= Taint checking =

Computer language security feature

Taint checking is a feature in some computer programming languages, such as Perl, Ruby or Ballerina designed to increase security by preventing malicious users from executing commands on a host computer. Taint checks highlight specific security risks primarily associated with web sites which are attacked using techniques such as SQL injection or buffer overflow attack approaches.

==Overview==
The concept behind taint checking is that any variable that can be modified by an outside user (for example a variable set by a field in a web form) poses a potential security risk. If that variable is used in an expression that sets a second variable, that second variable is now also suspicious. The taint checking tool can then proceed variable by variable forming a list of variables which are potentially influenced by outside input. If any of these variables is used to execute dangerous commands (such as direct commands to a SQL database or the host computer operating system), the taint checker warns that the program is using a potentially dangerous tainted variable. The computer programmer can then redesign the program to erect a safe wall around the dangerous input.
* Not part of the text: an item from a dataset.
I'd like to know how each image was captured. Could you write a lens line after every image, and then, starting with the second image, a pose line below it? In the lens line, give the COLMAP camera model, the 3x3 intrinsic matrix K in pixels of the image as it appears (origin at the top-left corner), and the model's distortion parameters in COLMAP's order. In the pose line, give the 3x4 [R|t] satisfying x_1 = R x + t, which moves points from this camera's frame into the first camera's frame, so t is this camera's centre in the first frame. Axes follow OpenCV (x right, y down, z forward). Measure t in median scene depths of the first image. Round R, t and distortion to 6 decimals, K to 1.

Taint checking may be viewed as a conservative approximation of the full verification of non-interference or the more general concept of secure information flow. Because information flow in a system cannot be verified by examining a single execution trace of that system, the results of taint analysis will necessarily reflect approximate information regarding the information flow characteristics of the system to which it is applied.

== Example ==

The following dangerous Perl code opens a large SQL injection vulnerability by not checking the value of the $name variable:

1. !/usr/bin/env perl
my $name = $cgi->param("name"); # Get the name from the browser
...
$dbh->{TaintIn} = 1;
$dbh->execute("SELECT * FROM users WHERE name = '$name';"); # Execute an SQL query

If taint checking is turned on, Perl would refuse to run the command and exit with an error message, because a tainted variable is being used in a SQL query. Without taint checking, a user could enter foo'; DROP TABLE users --, thereby running a command that deletes the entire database table. Much safer would be to encode the tainted value of $name to a SQL string literal and use the result in the SQL query, guaranteeing that no dangerous command embedded in $name will be evaluated. Another way to achieve that is to use a prepared statement to sanitize all variable input for a query.
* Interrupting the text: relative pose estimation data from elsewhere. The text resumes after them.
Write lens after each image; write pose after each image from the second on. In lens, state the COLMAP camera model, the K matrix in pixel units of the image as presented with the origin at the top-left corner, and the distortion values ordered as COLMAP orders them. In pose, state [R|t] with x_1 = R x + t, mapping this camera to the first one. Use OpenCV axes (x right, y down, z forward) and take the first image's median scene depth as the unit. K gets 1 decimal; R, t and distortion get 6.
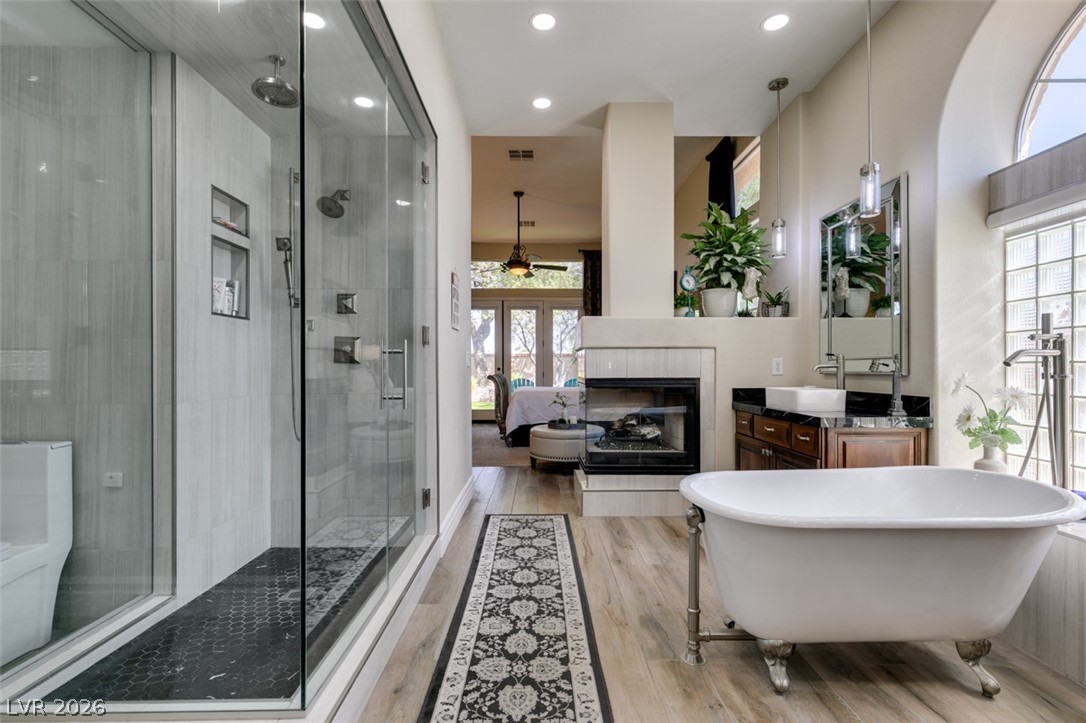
lens RADIAL K [[485.7, 0, 541.2], [0, 485.7, 368.6], [0, 0, 1]] dist [0.002328, -0.000603]
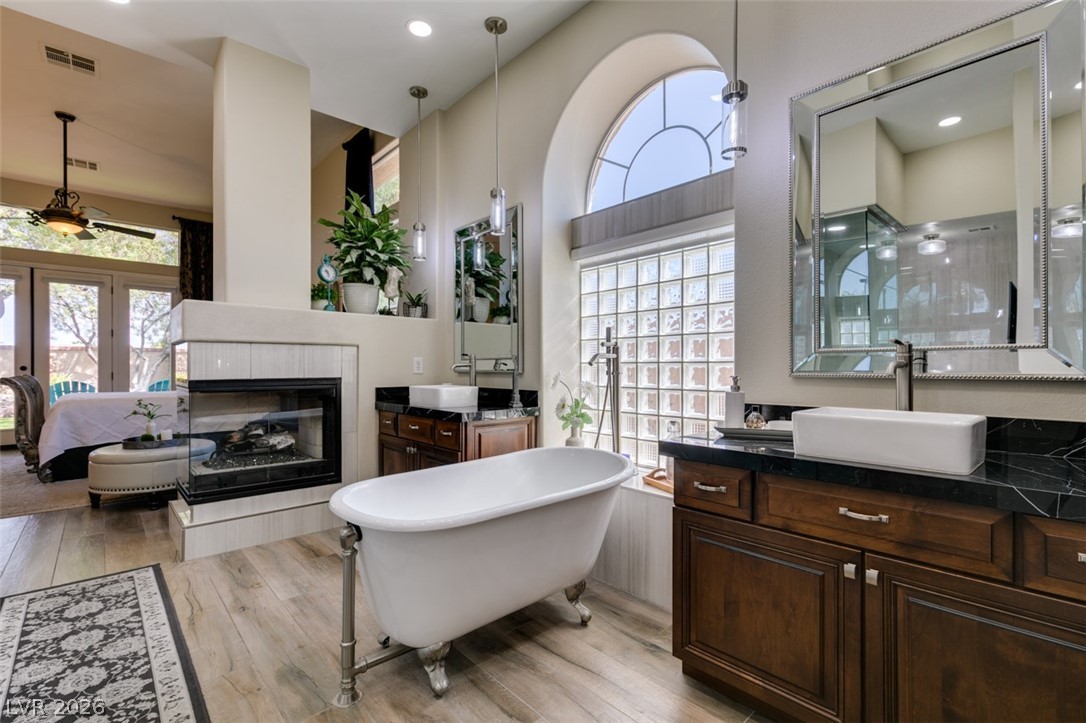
lens RADIAL K [[485.7, 0, 543.6], [0, 485.7, 366.7], [0, 0, 1]] dist [0.002328, -0.000603]
pose [[0.744144, 0.000105, 0.668019, -0.005449], [0.000513, 1.000000, -0.000729, -0.000785], [-0.668019, 0.000885, 0.744143, 0.056592]]
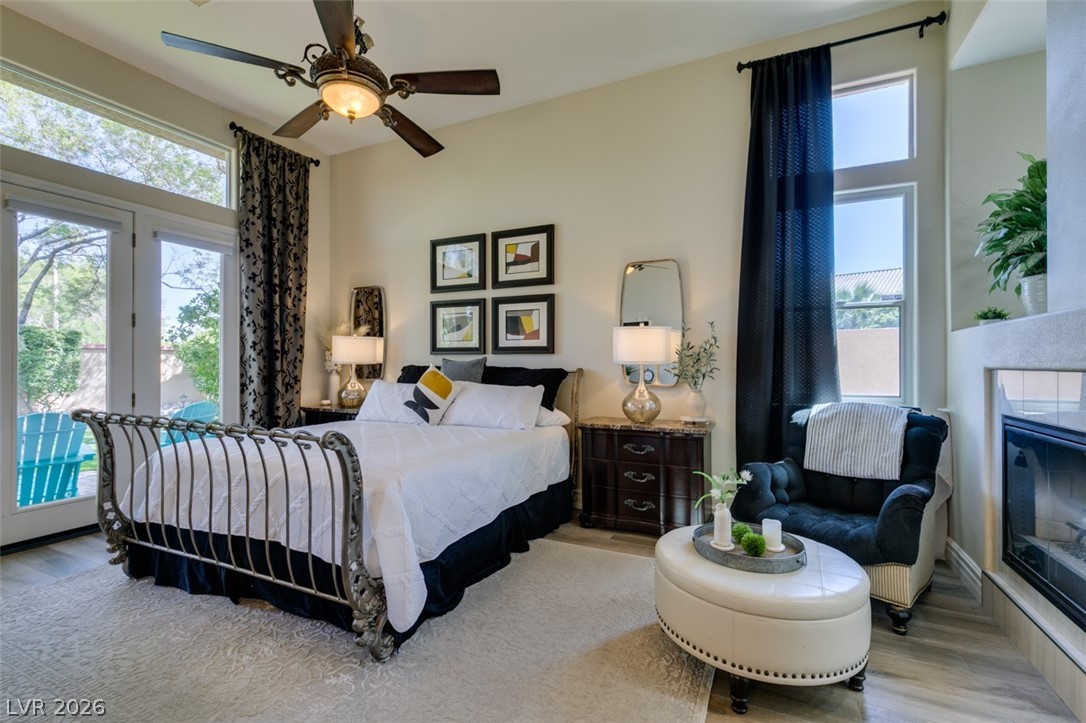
lens RADIAL K [[485.7, 0, 545.7], [0, 485.7, 361.1], [0, 0, 1]] dist [0.002328, -0.000603]
pose [[0.441319, 0.005081, 0.897336, -0.703541], [-0.001770, 0.999987, -0.004792, -0.059658], [-0.897349, 0.000526, 0.441322, 1.837400]]
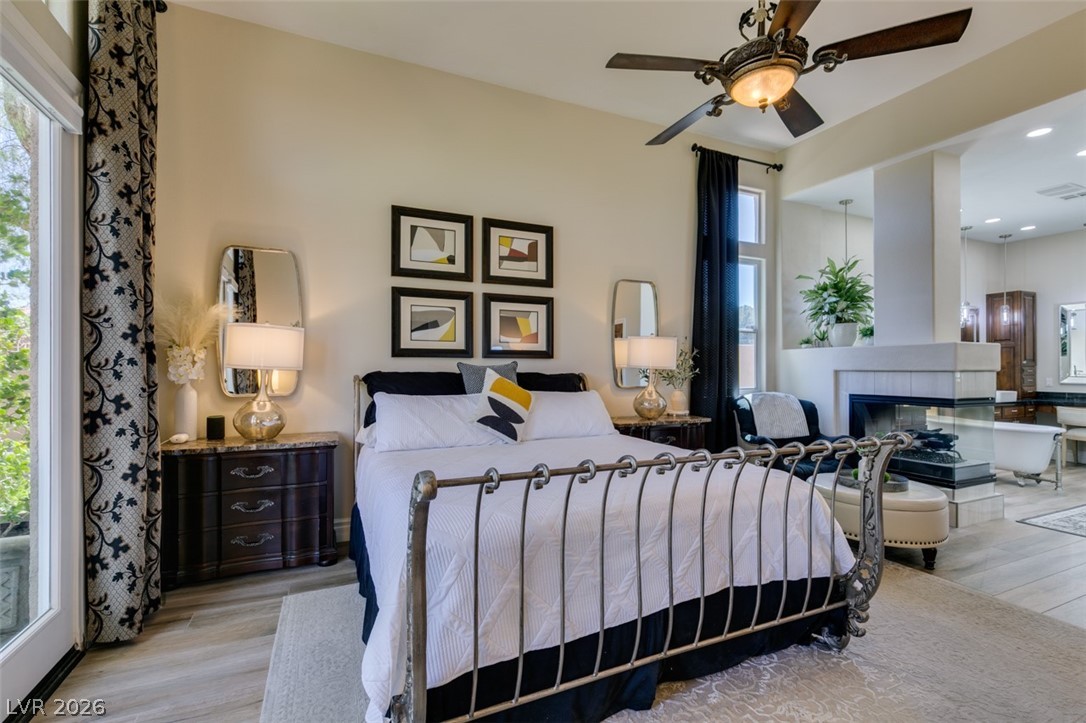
lens RADIAL K [[485.7, 0, 544.0], [0, 485.7, 363.1], [0, 0, 1]] dist [0.002328, -0.000603]
pose [[-0.402002, 0.016518, 0.915490, -0.679053], [0.003943, 0.999859, -0.016309, -0.052437], [-0.915630, -0.002947, -0.402011, 3.130315]]
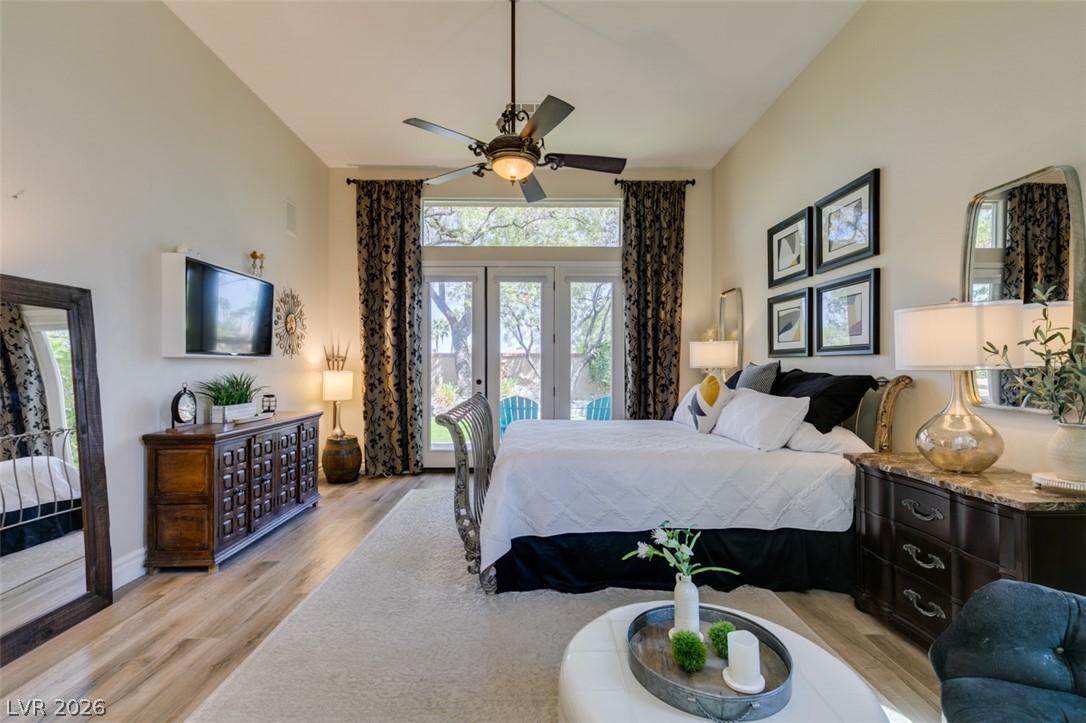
lens RADIAL K [[485.7, 0, 533.0], [0, 485.7, 366.8], [0, 0, 1]] dist [0.002328, -0.000603]
pose [[0.999990, 0.001956, -0.004062, -0.066829], [-0.001949, 0.999997, 0.001686, -0.063348], [0.004065, -0.001678, 0.999990, 1.418301]]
One thing to note is that Perl DBI requires one to set the TaintIn attribute of a database handle as well as enabling taint mode to check one's SQL strings.

==History==
Perl supported tainting in setuid scripts from at least version 3.0 (released in 1989), though it was not until version 5.0 (released in 1994) that the -T switch was introduced integrating tainting into a single runtime.

In 1996, Netscape implemented data tainting for JavaScript in Netscape Navigator 3. However, since support was considered experimental, it shipped disabled (requiring user intervention to activate) and required page authors to modify scripts to benefit from it. Other browser vendors never implemented the functionality.